Kenya Tightens Horticulture Traceability Rules to Safeguard Export Markets

February 26, 2026

Kenya’s horticultural exports are under pressure like never before. Europe’s strict residue limits, repeated shipment interceptions, and the rising demand for verified farm-to-market accountability have forced a quiet but sweeping transformation in the way the country manages its fresh produce supply chains. Behind the scenes, regulators are reshaping the sector with a combination of law, technology, and enforcement that redefines how Kenyan farmers and exporters operate for years to come.

In 2025, amendments to the Crops (Horticultural Crops) Regulations tightened farm-level traceability requirements, requiring growers to register with the National Horticulture Traceability System and maintain detailed, auditable records for each crop. Farmers must now log planting and harvesting dates, track pest and disease scouting reports, record every pesticide application, including the product, dosage, method, operator, and weather conditions and document irrigation and equipment calibration. Every stage of production is now subject to scrutiny, a level of transparency designed to leave no gaps for non-compliance.

Exporters, positioned as the final gatekeepers, must ensure every shipment comes from registered suppliers and is accompanied by verifiable documentation. If a batch fails inspection abroad, authorities should be able to trace it back to the precise farm, production cycle, and operator responsible. For many small-scale growers, these requirements are a leap in operational complexity, demanding new training, digital tools, and rigorous coordination with buyers. For larger exporters, it often means upgrading enterprise systems to manage the data load efficiently.

The Kenya Plant Health Inspectorate Service has rolled out the Integrated Export Import Certification System, automating the issuance of phytosanitary certificates and transmitting electronic documents directly to importing authorities. Paper-based processes, long a source of delay and error, are giving way to digital workflows that shorten processing time, reduce costs, and limit opportunities for fraud. The certification system is connected to Kenya’s TradeNet single-window platform, linking multiple agencies, customs, revenue, and business registration in a coordinated compliance network. In effect, what once took days and relied on manual checks can now be verified in real time.

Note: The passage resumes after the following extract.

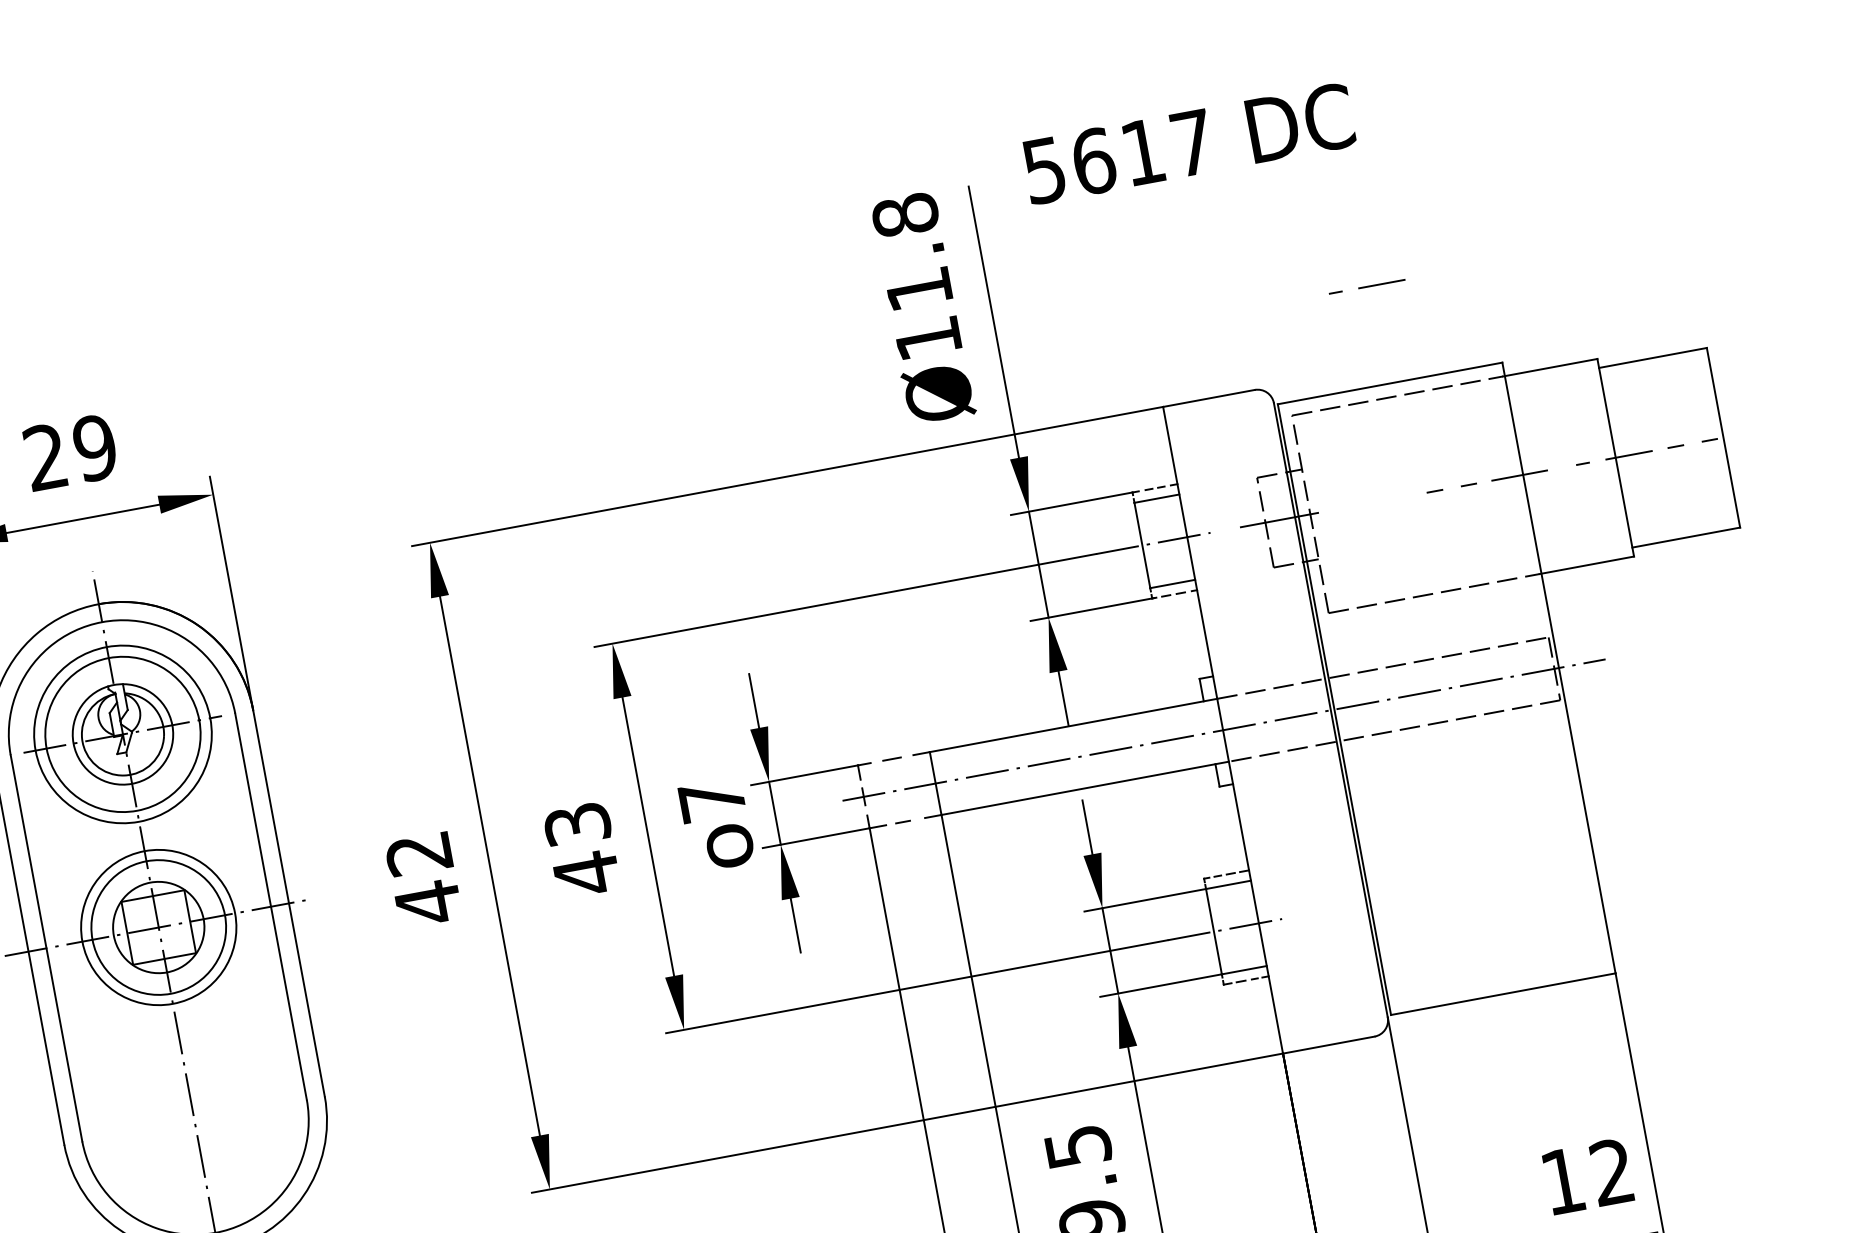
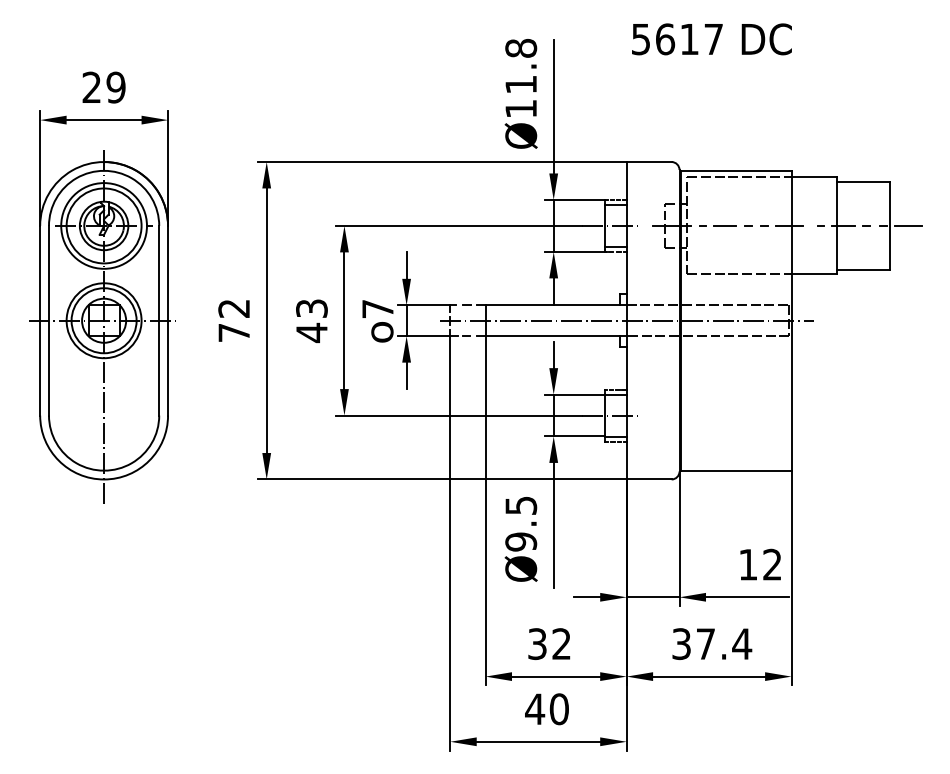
text: (1187, 144) -> (711, 39), moved
line: (1365, 286) -> (717, 225), moved
line: (1759, 430) -> (907, 225), added
text: (426, 902) -> (233, 332), 42 -> 72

Complementing digital certification is an investment in laboratory capacity. With support from TradeMark Africa, KEPHIS has upgraded its analytical facilities, increasing sample throughput and cutting turnaround times. Faster testing reduces the risk of shipment spoilage, a critical factor in a sector where fresh produce travels long distances under time-sensitive conditions.

Together, these reforms signal a structural shift. Gone is the reactive approach of the past, where regulatory tightening followed crises or interceptions. Today, compliance is meant to be preventive: traceability, documentation, and automated verification are designed to catch non-compliance before the produce leaves Kenya. It is a model that demands discipline, precision, and investment from both growers and exporters.

Horticulture remains one of Kenya’s most valuable export sectors, generating foreign exchange and providing livelihoods across rural areas. Yet reputational risk abroad can translate into lost contracts and reduced market access almost instantly. By embedding transparency and enforceable accountability into law and technology, Kenya is betting that its exports will remain credible in increasingly unforgiving markets.